# WHAT IS EXPECTED
Print the text of the entries word for word, starting at the beginning and ending at the line that contains "pouvais mettre [des". Leave the pictures out.

[PROVIDED MATERIAL — start]

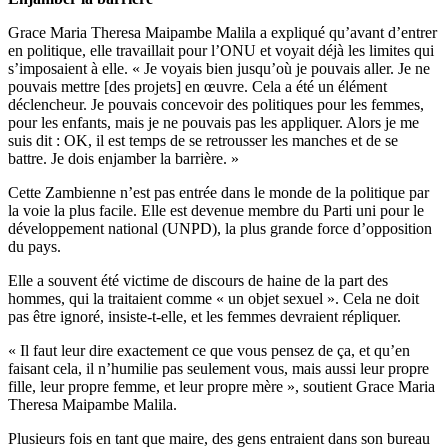
Grace Maria Theresa Maipambe Malila a expliqué qu’avant d’entrer
en politique, elle travaillait pour l’ONU et voyait déjà les limites qui
s’imposaient à elle. « Je voyais bien jusqu’où je pouvais aller. Je ne
pouvais mettre [des projets] en œuvre. Cela a été un élément
déclencheur. Je pouvais concevoir des politiques pour les femmes,
pour les enfants, mais je ne pouvais pas les appliquer. Alors je me
suis dit : OK, il est temps de se retrousser les manches et de se
battre. Je dois enjamber la barrière. »
Cette Zambienne n’est pas entrée dans le monde de la politique par
la voie la plus facile. Elle est devenue membre du Parti uni pour le
développement national (UNPD), la plus grande force d’opposition
du pays.
Elle a souvent été victime de discours de haine de la part des
hommes, qui la traitaient comme « un objet sexuel ». Cela ne doit
pas être ignoré, insiste-t-elle, et les femmes devraient répliquer.
« Il faut leur dire exactement ce que vous pensez de ça, et qu’en
faisant cela, il n’humilie pas seulement vous, mais aussi leur propre
fille, leur propre femme, et leur propre mère », soutient Grace Maria
Theresa Maipambe Malila.
Plusieurs fois en tant que maire, des gens entraient dans son bureau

[PROVIDED MATERIAL — finish]

# TASK OUTPUT
Grace Maria Theresa Maipambe Malila a expliqué qu’avant d’entrer
en politique, elle travaillait pour l’ONU et voyait déjà les limites qui
s’imposaient à elle. « Je voyais bien jusqu’où je pouvais aller. Je ne
pouvais mettre [des projets] en œuvre. Cela a été un élément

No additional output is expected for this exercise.